Wednesday, December 17, 2003

"Give me liberty or give me death"

Those were the words of Patrick Henry, a founding father of this great nation, on March 23, 1775. His words ring true to this day. He spoke the truth.

We are living under a police state.

The police state's agents feign a belief in liberty. Yet they do not support liberty. For them actually to believe in liberty, given their actions, would be irrational. This does not stop them from repeating the lie. Their actions are quite rational and calculating. Their intentions reside elsewhere. Look, after all, at how they operate.

Fight the police state with your bare hands, and you commit physical suicide. This is not an option for the faint of heart, nor would the action likely succeed.

Embrace the police state, and you have bought it, hook, line, and sinker. This is not an option for anyone with a heart, nor would the action fulfill our real needs.

*Records shown*

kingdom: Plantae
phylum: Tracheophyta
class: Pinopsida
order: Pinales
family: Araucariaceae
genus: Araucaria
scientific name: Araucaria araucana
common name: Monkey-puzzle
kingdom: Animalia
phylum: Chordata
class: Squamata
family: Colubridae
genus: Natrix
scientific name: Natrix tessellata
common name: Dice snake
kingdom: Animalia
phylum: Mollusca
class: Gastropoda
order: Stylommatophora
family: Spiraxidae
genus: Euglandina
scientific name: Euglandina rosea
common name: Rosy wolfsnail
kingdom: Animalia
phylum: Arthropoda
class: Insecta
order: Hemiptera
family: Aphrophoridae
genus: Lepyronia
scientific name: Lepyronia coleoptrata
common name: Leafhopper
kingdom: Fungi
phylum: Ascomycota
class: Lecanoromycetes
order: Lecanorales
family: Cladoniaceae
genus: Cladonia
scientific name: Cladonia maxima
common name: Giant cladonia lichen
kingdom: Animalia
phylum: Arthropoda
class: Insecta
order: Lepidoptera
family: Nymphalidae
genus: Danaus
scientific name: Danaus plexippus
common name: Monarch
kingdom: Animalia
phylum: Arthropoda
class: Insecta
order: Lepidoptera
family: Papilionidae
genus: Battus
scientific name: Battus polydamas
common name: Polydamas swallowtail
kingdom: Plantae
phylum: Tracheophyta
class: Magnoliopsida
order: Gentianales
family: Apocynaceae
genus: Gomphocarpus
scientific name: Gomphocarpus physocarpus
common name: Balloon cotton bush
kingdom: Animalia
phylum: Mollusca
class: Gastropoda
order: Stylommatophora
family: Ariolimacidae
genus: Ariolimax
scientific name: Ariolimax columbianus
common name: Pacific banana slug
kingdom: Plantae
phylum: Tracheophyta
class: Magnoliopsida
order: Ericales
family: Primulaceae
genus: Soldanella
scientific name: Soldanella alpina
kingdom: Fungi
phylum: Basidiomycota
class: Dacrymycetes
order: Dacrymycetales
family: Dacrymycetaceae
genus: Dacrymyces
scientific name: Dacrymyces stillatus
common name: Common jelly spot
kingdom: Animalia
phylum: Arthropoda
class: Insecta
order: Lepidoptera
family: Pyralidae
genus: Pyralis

*What to work on*
[1] In the post on liberty above, condense the paragraph that begins "The police state's agents feign a belief in liberty" into a shorter version that keeps its main points.
[2] According to the post on liberty, on what date did Patrick Henry say "Give me liberty or give me death"?

*Solutions to the tasks*
[1] The police state's agents pretend to believe in liberty but do not support it. Given their actions, real belief would be irrational. They keep repeating the lie anyway. Their actions are rational and calculating, and their intentions lie elsewhere, as the way they operate shows.

[2] March 23, 1775.